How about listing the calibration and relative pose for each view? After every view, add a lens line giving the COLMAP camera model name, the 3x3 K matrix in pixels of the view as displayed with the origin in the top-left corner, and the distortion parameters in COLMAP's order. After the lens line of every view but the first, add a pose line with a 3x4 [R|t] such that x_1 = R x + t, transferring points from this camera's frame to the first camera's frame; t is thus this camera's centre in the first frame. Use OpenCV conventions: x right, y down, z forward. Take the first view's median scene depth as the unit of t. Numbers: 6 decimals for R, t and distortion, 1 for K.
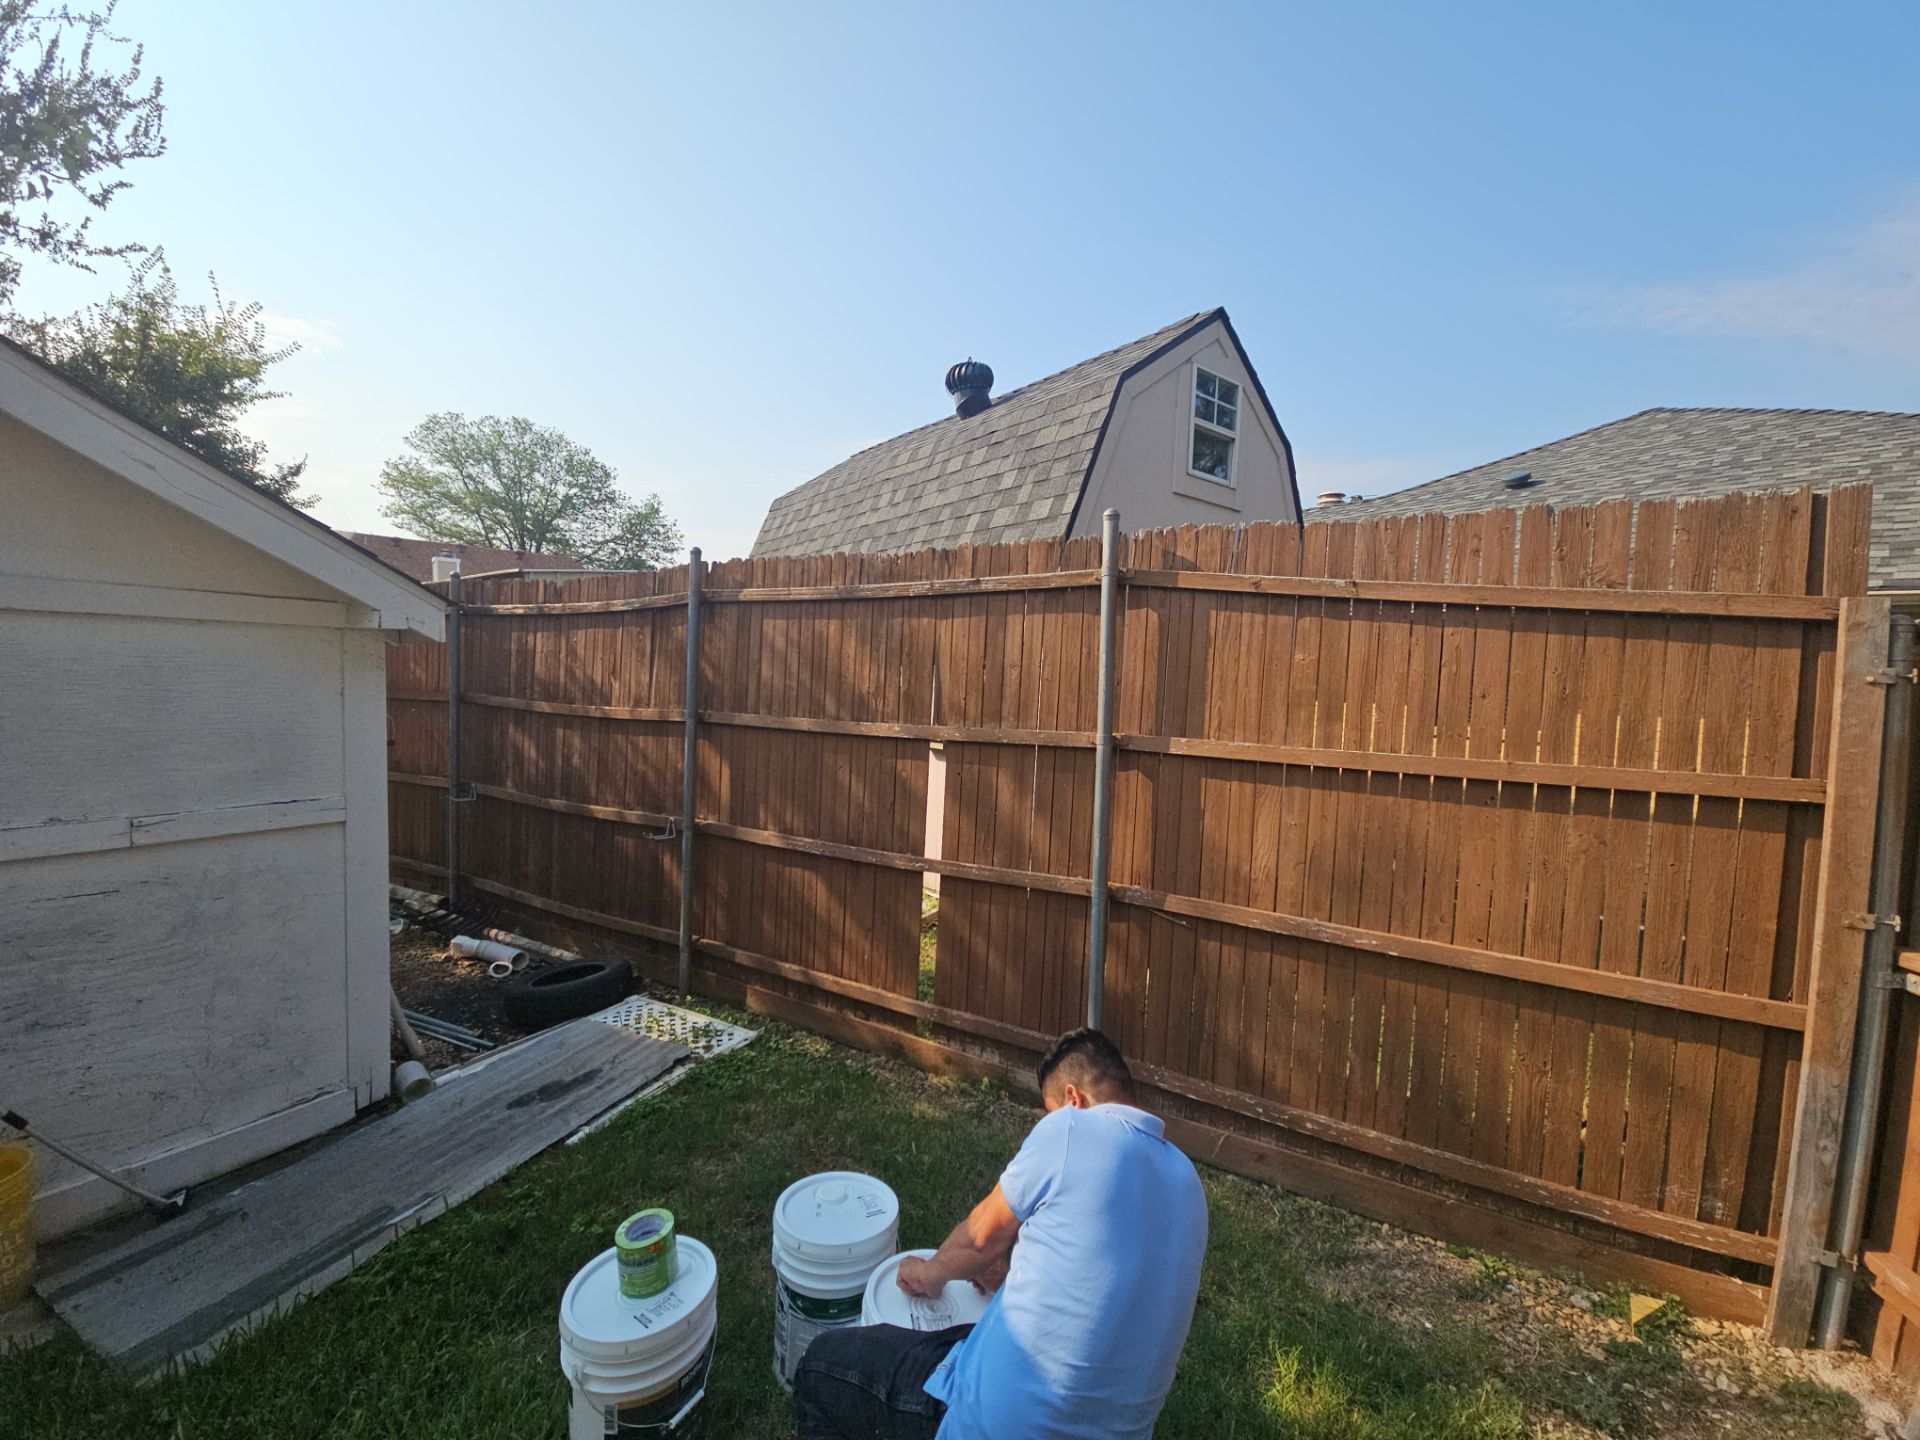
lens RADIAL K [[780.9, 0, 949.6], [0, 780.9, 739.7], [0, 0, 1]] dist [0.013288, -0.008740]
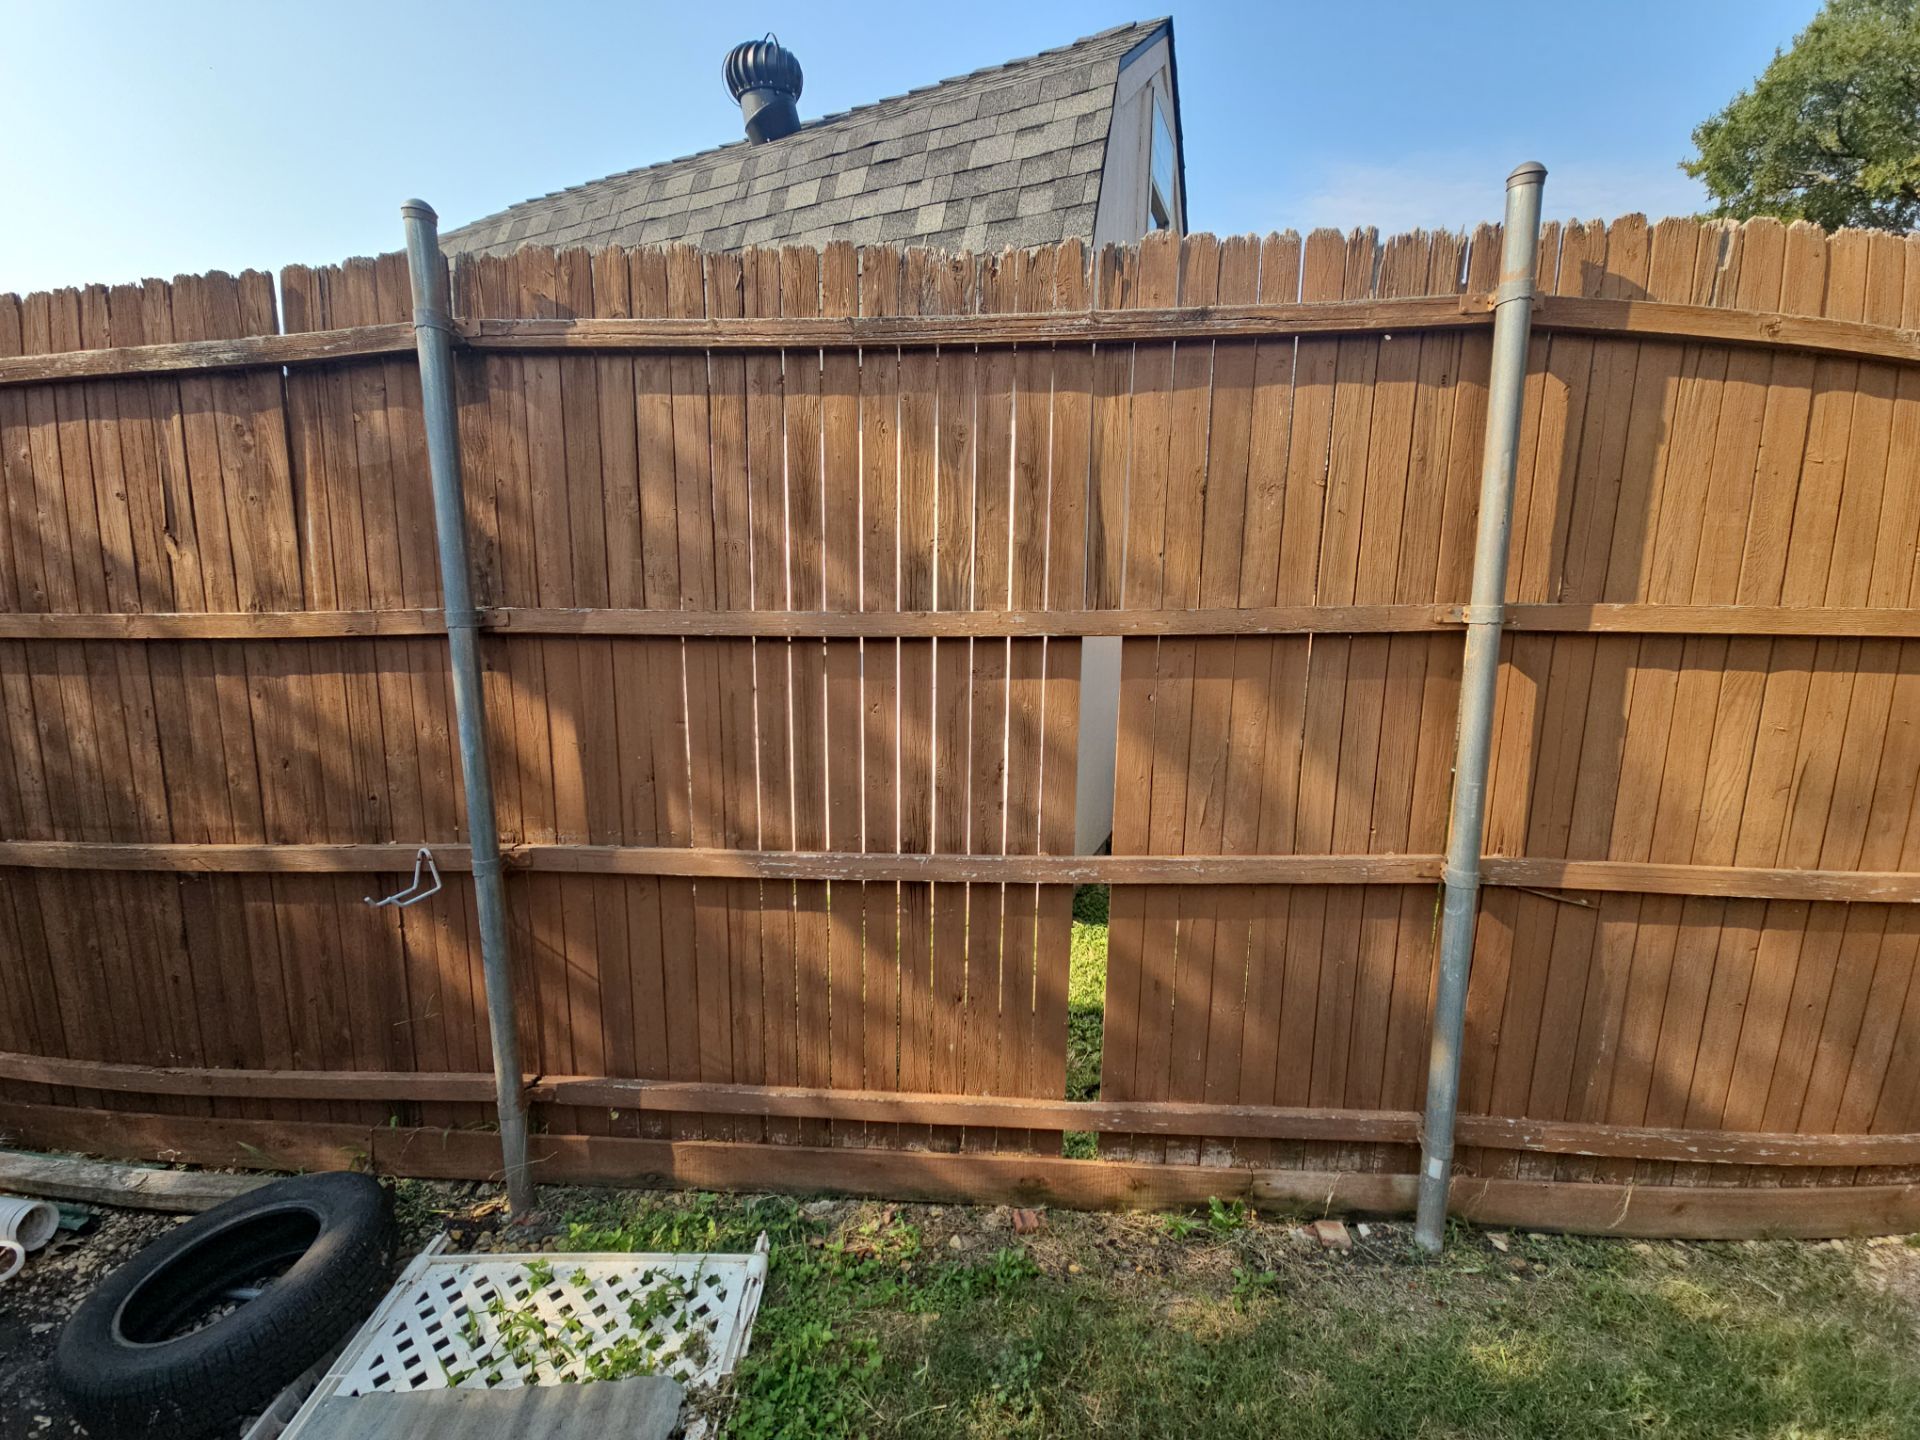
lens RADIAL K [[780.9, 0, 956.0], [0, 780.9, 726.0], [0, 0, 1]] dist [0.013288, -0.008740]
pose [[0.887699, -0.114031, 0.446081, -0.356699], [0.060317, 0.989298, 0.132862, -0.015679], [-0.456457, -0.091035, 0.885076, 0.594689]]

..............................

▶ **Brief**:
Identify every line in the material above that contains the string "lens", and copy each of those lines in full.

▶ **Solution**:
How about listing the calibration and relative pose for each view? After every view, add a lens line giving the COLMAP camera model name, the 3x3 K matrix in pixels of the view as displayed with the origin in the top-left corner, and the distortion parameters in COLMAP's order. After the lens line of every view but the first, add a pose line with a 3x4 [R|t] such that x_1 = R x + t, transferring points from this camera's frame to the first camera's frame; t is thus this camera's centre in the first frame. Use OpenCV conventions: x right, y down, z forward. Take the first view's median scene depth as the unit of t. Numbers: 6 decimals for R, t and distortion, 1 for K.
lens RADIAL K [[780.9, 0, 949.6], [0, 780.9, 739.7], [0, 0, 1]] dist [0.013288, -0.008740]
lens RADIAL K [[780.9, 0, 956.0], [0, 780.9, 726.0], [0, 0, 1]] dist [0.013288, -0.008740]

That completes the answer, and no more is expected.